In some situation, you may have to run a job several times. This is true in situation of random number generators.

Single Copy

#!/bin/bash
.....
.....
## Use data1.ini as the input file for $file
cd $PBS_O_WORKDIR
mybinaryprogram 1> mybinaryprogram.out 2> mybinaryprogram.err
.....
.....

Multiple Copies

If we qsub the job more than once, the output will override the results from the previous jobs.
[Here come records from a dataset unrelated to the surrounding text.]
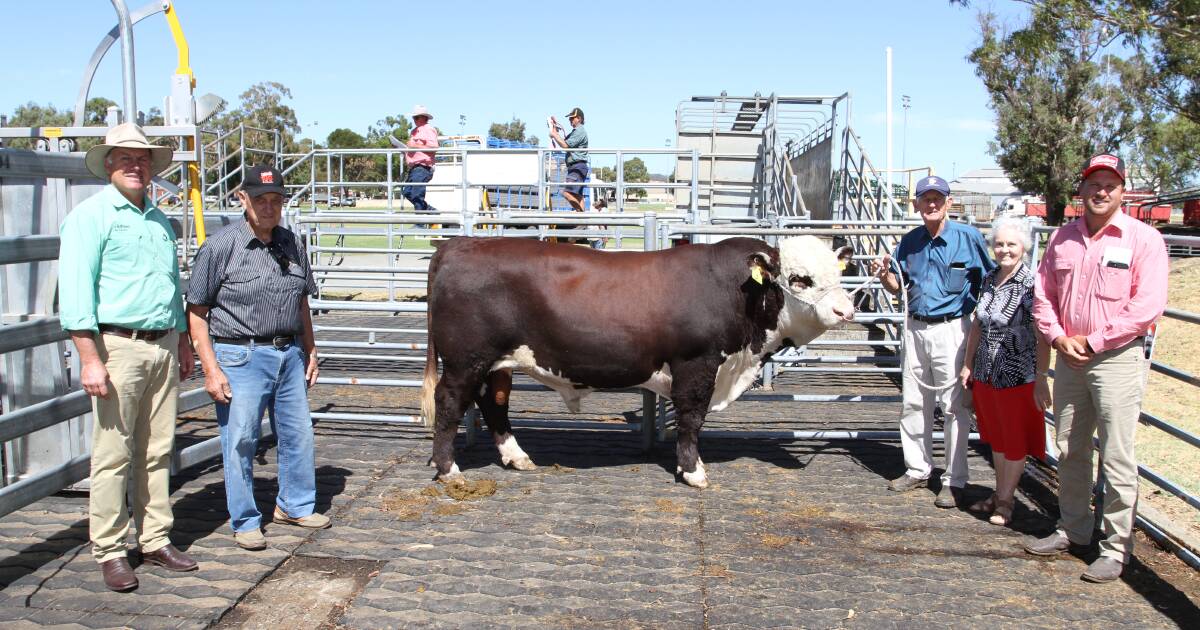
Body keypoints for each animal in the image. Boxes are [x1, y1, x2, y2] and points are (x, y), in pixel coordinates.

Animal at [422, 235, 854, 487]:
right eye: (800, 279)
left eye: (838, 275)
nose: (845, 310)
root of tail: (459, 243)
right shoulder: (696, 364)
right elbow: (692, 419)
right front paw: (693, 471)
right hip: (465, 360)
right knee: (449, 403)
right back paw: (449, 470)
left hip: (497, 364)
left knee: (493, 404)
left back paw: (517, 458)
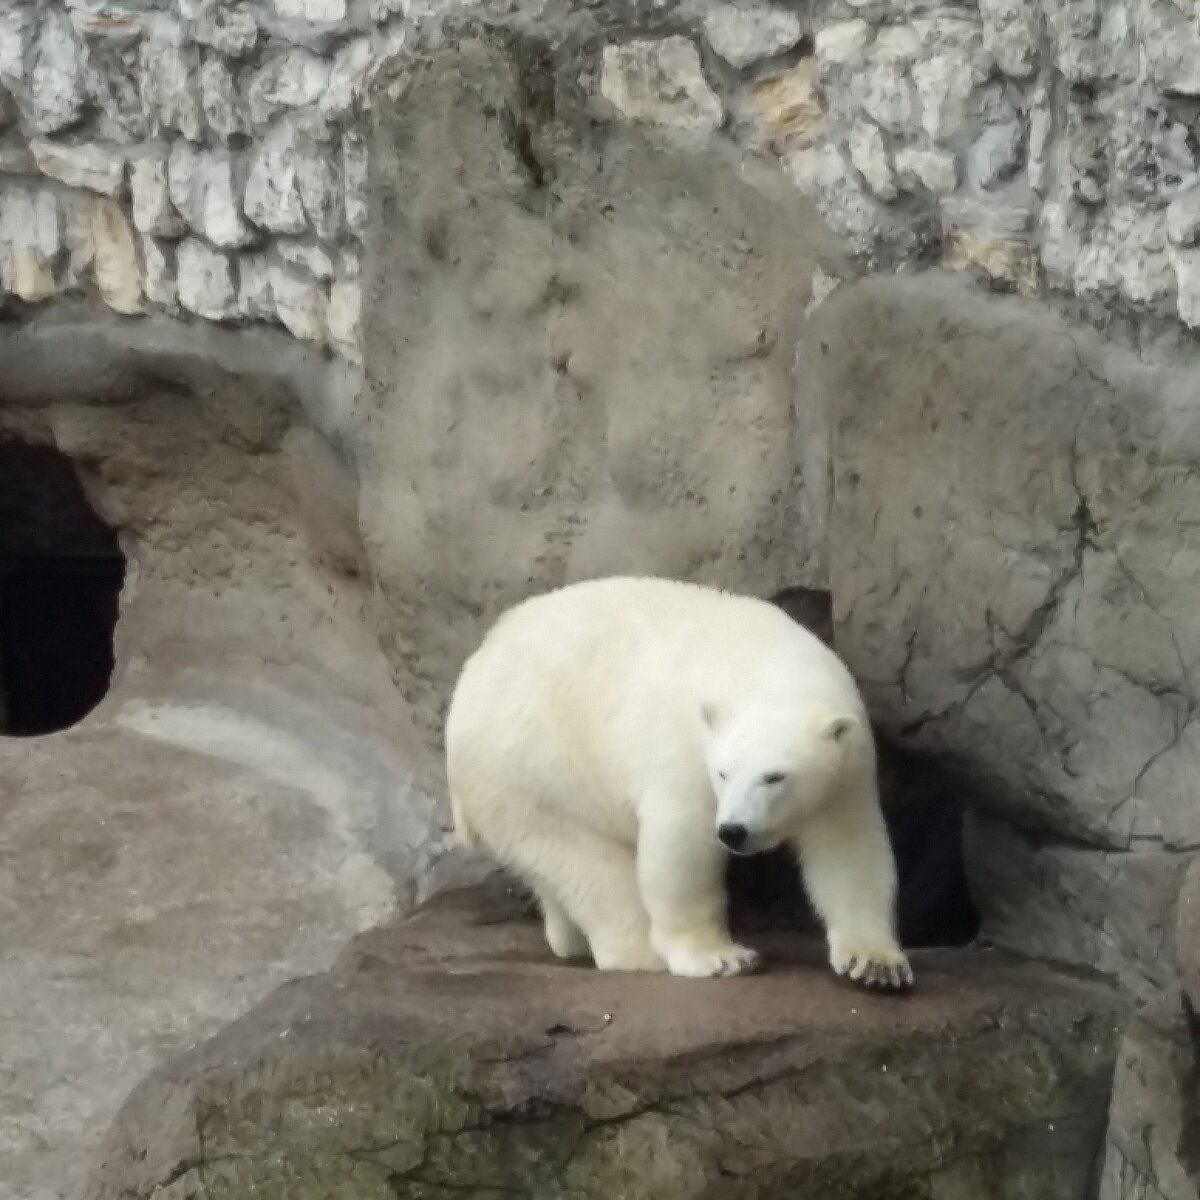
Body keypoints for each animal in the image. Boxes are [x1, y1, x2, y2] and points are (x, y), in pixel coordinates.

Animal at [446, 576, 912, 988]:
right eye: (724, 772)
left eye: (775, 776)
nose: (734, 830)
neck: (763, 669)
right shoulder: (687, 750)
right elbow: (683, 845)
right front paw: (720, 957)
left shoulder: (847, 764)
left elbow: (847, 848)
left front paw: (876, 963)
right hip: (533, 767)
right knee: (588, 863)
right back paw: (640, 951)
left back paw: (567, 937)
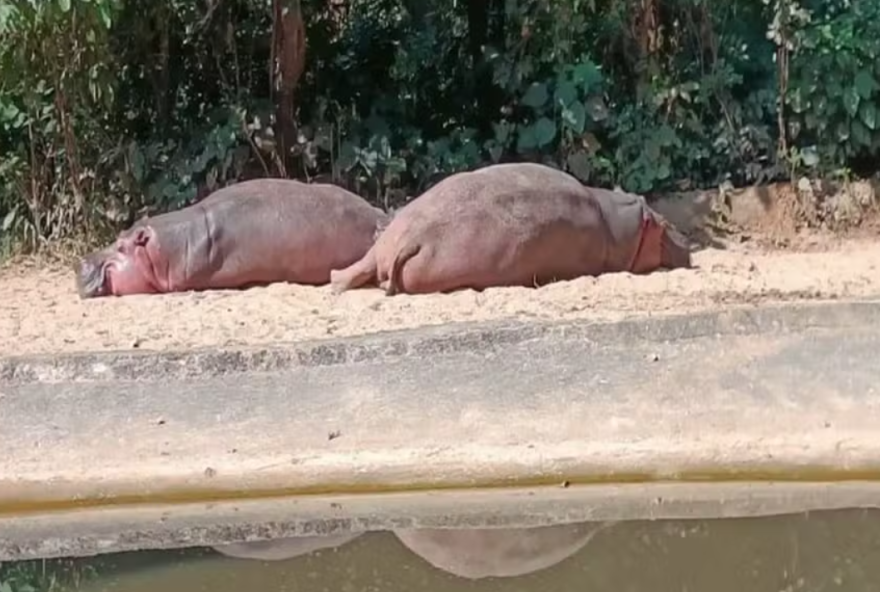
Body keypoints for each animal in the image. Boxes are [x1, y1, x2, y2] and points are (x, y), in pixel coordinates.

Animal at [326, 161, 692, 294]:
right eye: (663, 224)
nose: (688, 241)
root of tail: (410, 237)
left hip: (387, 242)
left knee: (353, 269)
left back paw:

You can use the PBS environment PBS_JOBID to create directory and redirect your output to the respective directory

#!/bin/bash
.....
.....
cd $PBS_O_WORKDIR
mkdir $PBS_JOBID
mybinaryprogram 1> $PBS_JOBID/mybinaryprogram.out 2> $PBS_JOBID/mybinaryprogram.err
.....
.....

This should prevent the output overwriting itself.

For above information is obtained from

  1. Michigan State University HPCC “Advanced Scripting Using PBS Environment Variables”

General run-time tuning for Open MPI 1.4 and later (Part1)

Taken from 17. How do I tell Open MPI to use processor and/or memory affinity in Open MPI v1.4.x? (How do I use the –by* and –bind-to-* options?)

During the mpirun, you can put in the parameter of the Open MPI 1.4 and above to improve performance

  1. –bind-to-none: Do not bind processes (Default)
  2. –bind-to-core: Bind each MPI process to a core
  3. –bind-to-socket: Bind each MPI process to a processor socket
  4. –report bindings: Report how the launches processes are bound by Open MPI

If the hardware has multiple hardware threads like those belonging to Hyperthreading, only the first thread of each core is used with the -bind-to-*. According to the article, it is supposed to be fixed in v1.5

The following options below is to be used with –bind-to-*

  1. –byslot: Alias for –bycore
  2. –bycore: When laying out processes, put sequential MPI processes on adjacent processor cores. (Default)
  3. –bysocket: When laying out processes, put sequential MPI processes on adjacent processor sockets.
  4. –bynode: When laying out processes, put sequential MPI processes on adjacent nodes.

Finally you can use the –cpus-per-procs which binds ncpus OS processor IDS to each MPI process. If there is a machine with 4 cores and 4 cores, hence 16 cores in total.

$ mpirun -np 8 --cupus-per-proc 2 my_mpi_process

The command will bind each MPI process to ncpus=2 cores. All cores on the machine will be used.